__WORK INSTRUCTIONS__
Once the line containing "31: (60, 13, 6.81)" is found in the entries below, restate it and each following line word for word, stopping after the line containing "[00:00.300]".

Items listed in a dataset
== Segment start ==
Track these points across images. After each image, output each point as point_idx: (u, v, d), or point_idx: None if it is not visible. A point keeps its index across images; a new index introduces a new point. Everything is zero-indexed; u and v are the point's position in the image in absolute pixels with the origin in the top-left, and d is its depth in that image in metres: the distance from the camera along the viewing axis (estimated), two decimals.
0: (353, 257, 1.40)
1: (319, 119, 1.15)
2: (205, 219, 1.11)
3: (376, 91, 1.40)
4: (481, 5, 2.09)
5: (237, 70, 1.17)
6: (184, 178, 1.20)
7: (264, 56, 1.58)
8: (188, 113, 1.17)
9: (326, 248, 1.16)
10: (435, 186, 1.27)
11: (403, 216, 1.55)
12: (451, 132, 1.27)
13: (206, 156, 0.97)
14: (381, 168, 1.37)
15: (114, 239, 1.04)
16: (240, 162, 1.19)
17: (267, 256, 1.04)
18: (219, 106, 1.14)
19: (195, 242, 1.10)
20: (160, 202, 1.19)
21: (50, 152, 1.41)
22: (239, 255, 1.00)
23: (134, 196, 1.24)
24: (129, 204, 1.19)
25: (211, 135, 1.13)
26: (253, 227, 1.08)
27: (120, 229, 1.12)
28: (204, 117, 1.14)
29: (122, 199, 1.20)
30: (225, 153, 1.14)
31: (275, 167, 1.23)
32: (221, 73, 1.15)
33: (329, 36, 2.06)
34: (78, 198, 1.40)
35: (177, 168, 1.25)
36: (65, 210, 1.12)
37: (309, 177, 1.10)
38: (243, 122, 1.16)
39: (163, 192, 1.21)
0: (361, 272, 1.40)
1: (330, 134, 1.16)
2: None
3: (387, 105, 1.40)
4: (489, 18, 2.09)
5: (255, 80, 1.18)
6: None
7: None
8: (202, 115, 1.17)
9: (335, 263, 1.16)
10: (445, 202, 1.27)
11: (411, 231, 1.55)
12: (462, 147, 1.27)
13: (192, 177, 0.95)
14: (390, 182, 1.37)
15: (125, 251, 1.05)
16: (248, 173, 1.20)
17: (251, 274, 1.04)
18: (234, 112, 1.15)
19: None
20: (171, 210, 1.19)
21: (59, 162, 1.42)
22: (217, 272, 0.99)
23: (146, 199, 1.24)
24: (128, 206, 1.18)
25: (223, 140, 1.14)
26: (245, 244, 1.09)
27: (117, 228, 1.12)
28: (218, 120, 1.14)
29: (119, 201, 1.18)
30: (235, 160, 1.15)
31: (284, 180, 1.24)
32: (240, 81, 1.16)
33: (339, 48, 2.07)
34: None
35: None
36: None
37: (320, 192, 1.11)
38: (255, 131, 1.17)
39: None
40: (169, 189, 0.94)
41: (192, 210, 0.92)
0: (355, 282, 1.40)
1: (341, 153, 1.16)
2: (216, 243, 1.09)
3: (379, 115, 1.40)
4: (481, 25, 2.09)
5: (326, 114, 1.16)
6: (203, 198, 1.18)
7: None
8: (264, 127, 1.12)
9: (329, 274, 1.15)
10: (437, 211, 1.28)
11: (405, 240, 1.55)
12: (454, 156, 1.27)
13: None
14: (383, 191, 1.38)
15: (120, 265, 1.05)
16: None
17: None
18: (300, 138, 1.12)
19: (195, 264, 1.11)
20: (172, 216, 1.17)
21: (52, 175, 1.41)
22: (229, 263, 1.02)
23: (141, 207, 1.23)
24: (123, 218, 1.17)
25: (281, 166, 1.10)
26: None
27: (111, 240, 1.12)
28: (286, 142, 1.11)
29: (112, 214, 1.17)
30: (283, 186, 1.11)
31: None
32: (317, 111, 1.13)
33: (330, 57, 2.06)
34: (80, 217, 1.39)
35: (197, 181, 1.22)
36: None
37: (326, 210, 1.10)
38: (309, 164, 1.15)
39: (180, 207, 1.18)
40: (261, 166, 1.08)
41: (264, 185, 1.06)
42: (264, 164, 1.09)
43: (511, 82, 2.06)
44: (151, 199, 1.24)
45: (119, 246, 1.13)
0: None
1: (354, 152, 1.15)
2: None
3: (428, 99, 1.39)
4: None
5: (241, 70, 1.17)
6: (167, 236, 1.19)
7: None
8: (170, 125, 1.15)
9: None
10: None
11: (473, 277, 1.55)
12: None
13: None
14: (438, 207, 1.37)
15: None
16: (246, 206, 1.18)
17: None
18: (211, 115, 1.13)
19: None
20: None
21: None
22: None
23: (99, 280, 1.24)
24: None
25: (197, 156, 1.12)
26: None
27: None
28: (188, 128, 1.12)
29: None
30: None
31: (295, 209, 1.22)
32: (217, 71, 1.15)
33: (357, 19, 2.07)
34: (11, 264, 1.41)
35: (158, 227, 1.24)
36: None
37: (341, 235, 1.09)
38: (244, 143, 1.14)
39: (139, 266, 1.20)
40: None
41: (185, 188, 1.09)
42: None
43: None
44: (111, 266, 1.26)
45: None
== Segment end ==
== Segment start ==
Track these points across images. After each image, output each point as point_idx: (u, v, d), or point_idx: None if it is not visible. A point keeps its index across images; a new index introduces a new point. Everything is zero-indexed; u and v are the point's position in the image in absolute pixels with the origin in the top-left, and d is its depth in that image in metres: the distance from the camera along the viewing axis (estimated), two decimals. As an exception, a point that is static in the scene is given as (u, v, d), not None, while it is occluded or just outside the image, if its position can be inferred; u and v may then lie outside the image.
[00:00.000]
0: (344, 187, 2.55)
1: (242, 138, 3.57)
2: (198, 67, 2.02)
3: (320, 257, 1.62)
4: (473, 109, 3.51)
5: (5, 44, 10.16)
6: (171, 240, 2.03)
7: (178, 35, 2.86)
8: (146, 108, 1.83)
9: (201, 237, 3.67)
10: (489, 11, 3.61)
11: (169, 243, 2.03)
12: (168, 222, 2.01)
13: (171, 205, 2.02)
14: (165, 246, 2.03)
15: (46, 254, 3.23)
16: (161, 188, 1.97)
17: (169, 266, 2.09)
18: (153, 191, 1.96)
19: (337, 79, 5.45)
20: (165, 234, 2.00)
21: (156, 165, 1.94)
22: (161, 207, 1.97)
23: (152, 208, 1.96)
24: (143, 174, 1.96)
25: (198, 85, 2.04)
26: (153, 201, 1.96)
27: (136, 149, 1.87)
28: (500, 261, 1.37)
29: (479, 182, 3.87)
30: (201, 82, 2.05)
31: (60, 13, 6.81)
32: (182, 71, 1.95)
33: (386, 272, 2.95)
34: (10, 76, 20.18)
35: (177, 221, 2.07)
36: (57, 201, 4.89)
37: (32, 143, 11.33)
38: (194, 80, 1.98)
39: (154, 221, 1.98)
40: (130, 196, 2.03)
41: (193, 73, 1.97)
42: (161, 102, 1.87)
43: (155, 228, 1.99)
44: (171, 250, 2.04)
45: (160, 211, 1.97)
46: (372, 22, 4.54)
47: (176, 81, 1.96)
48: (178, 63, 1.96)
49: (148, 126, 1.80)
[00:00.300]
== Segment end ==
== Segment start ==
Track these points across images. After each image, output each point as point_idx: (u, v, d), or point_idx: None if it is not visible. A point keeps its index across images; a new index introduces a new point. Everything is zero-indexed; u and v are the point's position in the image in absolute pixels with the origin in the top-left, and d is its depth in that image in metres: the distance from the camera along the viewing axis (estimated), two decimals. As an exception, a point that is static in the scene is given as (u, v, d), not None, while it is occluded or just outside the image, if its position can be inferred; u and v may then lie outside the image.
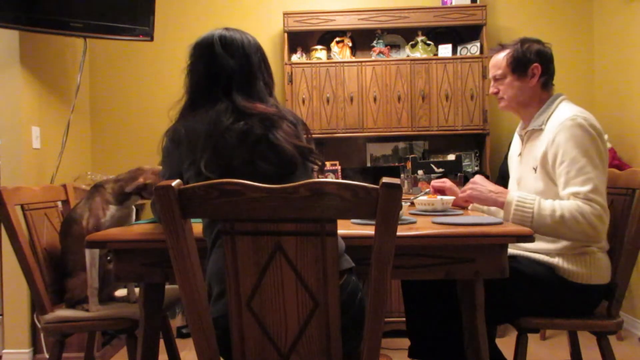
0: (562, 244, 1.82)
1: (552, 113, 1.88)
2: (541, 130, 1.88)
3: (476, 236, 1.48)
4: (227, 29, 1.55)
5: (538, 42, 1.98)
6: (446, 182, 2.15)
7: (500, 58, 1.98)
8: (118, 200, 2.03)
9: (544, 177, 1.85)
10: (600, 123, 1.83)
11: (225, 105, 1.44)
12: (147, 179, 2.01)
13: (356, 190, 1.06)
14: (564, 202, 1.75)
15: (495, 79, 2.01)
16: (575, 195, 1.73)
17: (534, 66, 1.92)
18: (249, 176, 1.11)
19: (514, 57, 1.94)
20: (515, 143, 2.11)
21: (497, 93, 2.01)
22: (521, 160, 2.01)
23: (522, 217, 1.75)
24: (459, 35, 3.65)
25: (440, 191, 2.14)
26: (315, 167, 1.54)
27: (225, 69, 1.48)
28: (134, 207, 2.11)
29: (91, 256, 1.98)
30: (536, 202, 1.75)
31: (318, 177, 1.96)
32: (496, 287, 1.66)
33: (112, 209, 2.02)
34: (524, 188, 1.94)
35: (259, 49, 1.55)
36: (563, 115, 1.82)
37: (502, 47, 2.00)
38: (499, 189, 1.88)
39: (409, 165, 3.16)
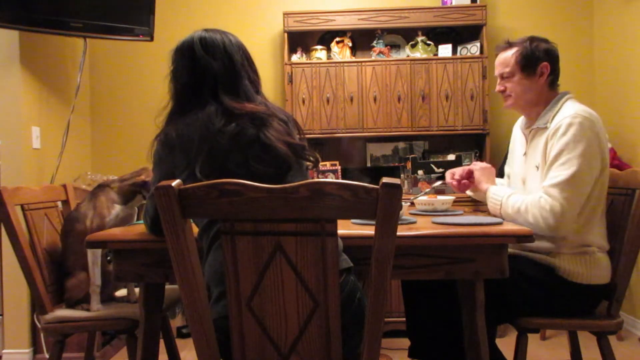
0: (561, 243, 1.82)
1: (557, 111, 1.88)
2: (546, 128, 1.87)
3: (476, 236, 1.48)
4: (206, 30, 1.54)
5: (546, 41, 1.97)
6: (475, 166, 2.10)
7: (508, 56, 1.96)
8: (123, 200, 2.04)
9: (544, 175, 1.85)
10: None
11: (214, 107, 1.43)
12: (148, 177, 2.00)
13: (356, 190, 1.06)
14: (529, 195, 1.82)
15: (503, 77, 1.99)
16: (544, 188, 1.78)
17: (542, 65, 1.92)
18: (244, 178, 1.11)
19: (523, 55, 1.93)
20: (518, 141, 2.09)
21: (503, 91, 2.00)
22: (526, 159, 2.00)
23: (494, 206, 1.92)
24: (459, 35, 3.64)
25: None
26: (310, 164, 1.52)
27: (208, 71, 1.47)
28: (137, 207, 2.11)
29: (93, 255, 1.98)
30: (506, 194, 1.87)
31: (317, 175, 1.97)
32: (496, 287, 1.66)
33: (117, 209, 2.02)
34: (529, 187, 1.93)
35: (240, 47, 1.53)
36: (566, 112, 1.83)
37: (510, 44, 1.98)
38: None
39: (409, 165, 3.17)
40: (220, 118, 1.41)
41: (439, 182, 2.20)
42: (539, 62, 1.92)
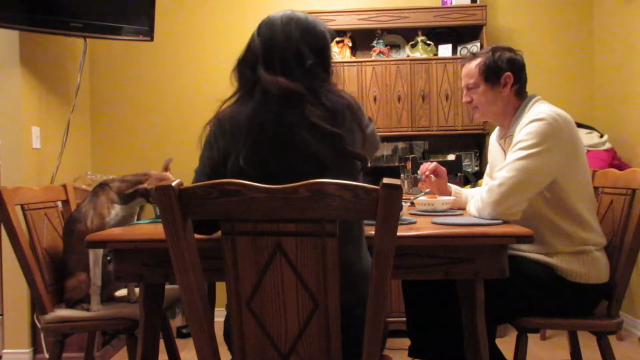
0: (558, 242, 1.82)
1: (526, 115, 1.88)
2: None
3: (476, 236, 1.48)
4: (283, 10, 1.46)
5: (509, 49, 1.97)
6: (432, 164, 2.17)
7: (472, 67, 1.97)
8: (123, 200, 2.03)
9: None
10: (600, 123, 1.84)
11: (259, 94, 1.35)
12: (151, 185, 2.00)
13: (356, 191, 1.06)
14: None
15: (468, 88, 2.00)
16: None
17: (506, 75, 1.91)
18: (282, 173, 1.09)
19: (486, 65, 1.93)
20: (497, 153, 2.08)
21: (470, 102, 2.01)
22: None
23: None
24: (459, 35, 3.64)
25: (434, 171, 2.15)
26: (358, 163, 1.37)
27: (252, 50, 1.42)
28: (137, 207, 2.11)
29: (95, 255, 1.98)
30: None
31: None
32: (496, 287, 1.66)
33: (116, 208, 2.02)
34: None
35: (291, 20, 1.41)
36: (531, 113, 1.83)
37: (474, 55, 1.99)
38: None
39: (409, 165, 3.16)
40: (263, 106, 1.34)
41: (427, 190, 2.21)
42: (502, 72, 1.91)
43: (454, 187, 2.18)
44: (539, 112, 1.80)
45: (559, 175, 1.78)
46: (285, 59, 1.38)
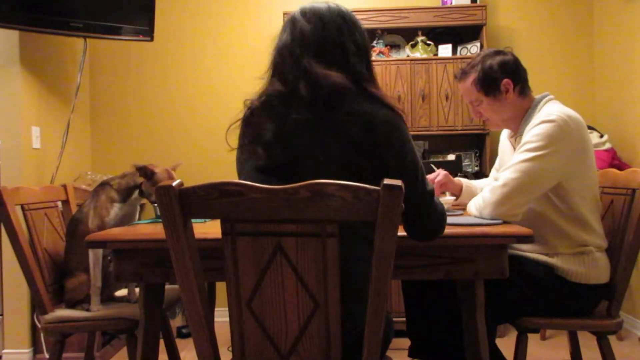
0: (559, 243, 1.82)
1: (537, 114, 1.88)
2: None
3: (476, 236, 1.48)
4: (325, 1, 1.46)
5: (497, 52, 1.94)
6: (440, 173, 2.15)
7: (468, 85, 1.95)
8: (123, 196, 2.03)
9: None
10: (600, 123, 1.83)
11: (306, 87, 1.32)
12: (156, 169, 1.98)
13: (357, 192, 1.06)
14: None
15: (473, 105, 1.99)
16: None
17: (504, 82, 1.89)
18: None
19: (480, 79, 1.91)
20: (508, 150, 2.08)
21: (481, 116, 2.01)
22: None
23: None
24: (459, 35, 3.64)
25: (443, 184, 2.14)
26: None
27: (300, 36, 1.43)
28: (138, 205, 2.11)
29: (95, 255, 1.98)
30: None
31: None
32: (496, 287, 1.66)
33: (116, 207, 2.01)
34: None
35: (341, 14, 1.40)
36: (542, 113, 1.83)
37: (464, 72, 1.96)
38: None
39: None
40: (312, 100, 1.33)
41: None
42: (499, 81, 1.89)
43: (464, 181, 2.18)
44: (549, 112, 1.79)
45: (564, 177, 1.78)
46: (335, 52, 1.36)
== Segment end ==
__ANSWER SECTION__
31: (60, 13, 6.81)
32: (182, 71, 1.95)
33: (386, 272, 2.95)
34: (10, 76, 20.18)
35: (177, 221, 2.07)
36: (57, 201, 4.89)
37: (32, 143, 11.33)
38: (194, 80, 1.98)
39: (154, 221, 1.98)
40: (130, 196, 2.03)
41: (193, 73, 1.97)
42: (161, 102, 1.87)
43: (155, 228, 1.99)
44: (171, 250, 2.04)
45: (160, 211, 1.97)
46: (372, 22, 4.54)
47: (176, 81, 1.96)
48: (178, 63, 1.96)
49: (148, 126, 1.80)
[00:00.300]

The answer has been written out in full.